Text segment

<<<<

Question

Let $p_1: x-2 y+3 z=5$ and $p_2: 2 x+3 y+z+4=0$ be two planes. If $P$ is the foot of the perpendicular dropped from the origin ' $O$ ' to the line of intersection of the planes, then

• A. vectors $\overrightarrow{O P}, \hat{i}-2 \hat{j}+3 \hat{k}$ and $2 \hat{i}+3 \hat{j}+\hat{k}$ are coplanar.
• B. If $Q$ is another point on the line of intersection of planes then equation of the plane containing a triangle $O P Q$ is $14 x +7 y +17 z =0$.
• C. Equation of the plane perpendicular to the line of intersection of the planes and passing through $(1,1,1)$ is $11 x -5 y -7 z +1=0$.
• D. If $N _1 \& N _2$ are foot of the perpendicular from the origin ' $O$ ' to the planes $p _1 \& P _2$ then $ON _1+ ON _2$ is equal to $\frac{9}{\sqrt{14}}$.

Answer 1

Answer: (A), (B), (C), (D)

(A) Obviously true.
(B) $p _1+\lambda p _2=0$ which passes through $(0,0,0)$
(C) Vector along the line of intersection of planes is
$\begin{vmatrix}\hat{ i } & \hat{ j } & \hat{ k } \\ 1 & -2 & 3 \\ 2 & 3 & 1\end{vmatrix}=-11 \hat{ i }+5 \hat{ j }+7 \hat{ k }$
$\therefore-11(x-1)+5(y-1)+7(z-1)=0 $
$11 x-5 y-7 z+1=0$
(D) $ ON _1+ ON _2=\frac{5}{\sqrt{14}}+\frac{4}{\sqrt{14}}=\frac{9}{\sqrt{14}}$

>>>>

Dataset content
<<<<

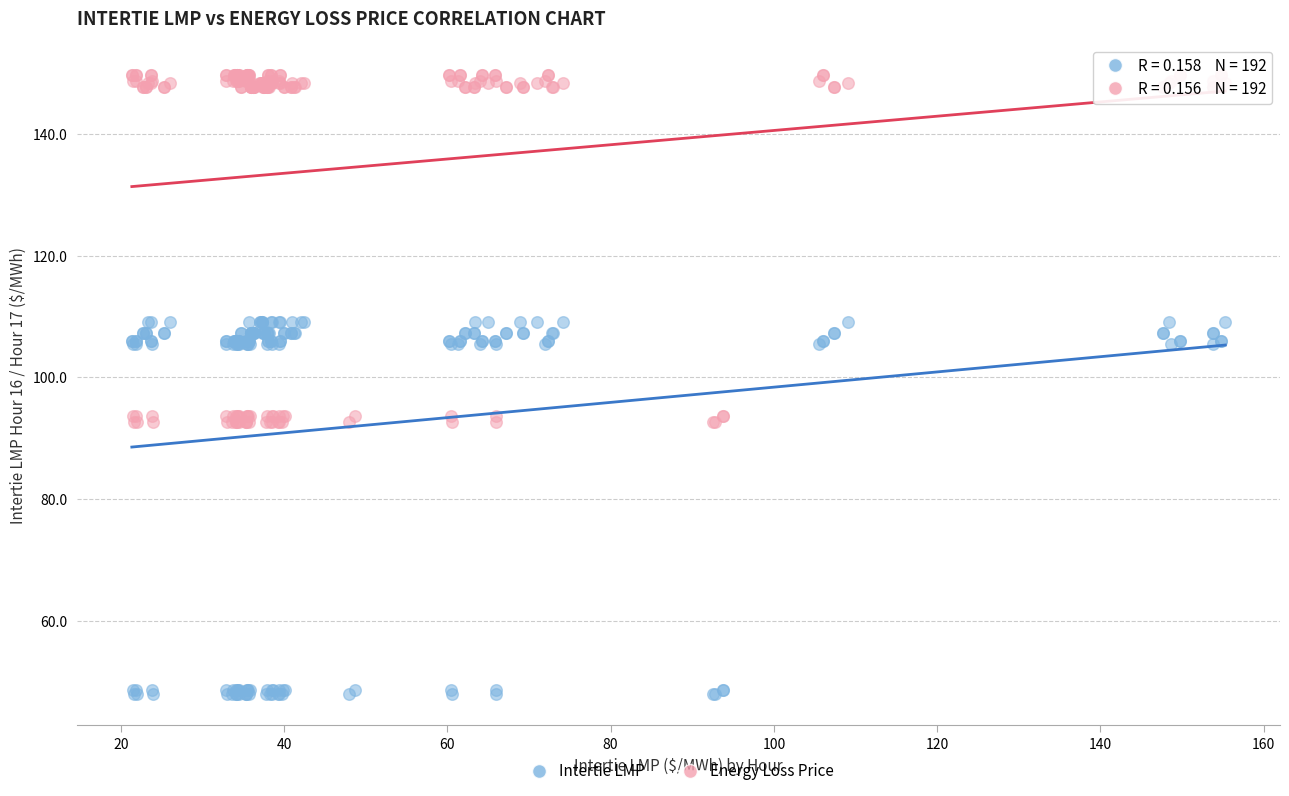

Which series has the largest Y range (max minus min)?

Intertie LMP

>>>>

Task
In the plane-intersection problem, list every equation of a plane that appears in the question and its four options, before the worked answer. The material was taken from a different source than the text.

Problem solution
- x − 2y + 3z = 5
- 2x + 3y + z + 4 = 0
- 14x + 7y + 17z = 0
- 11x − 5y − 7z + 1 = 0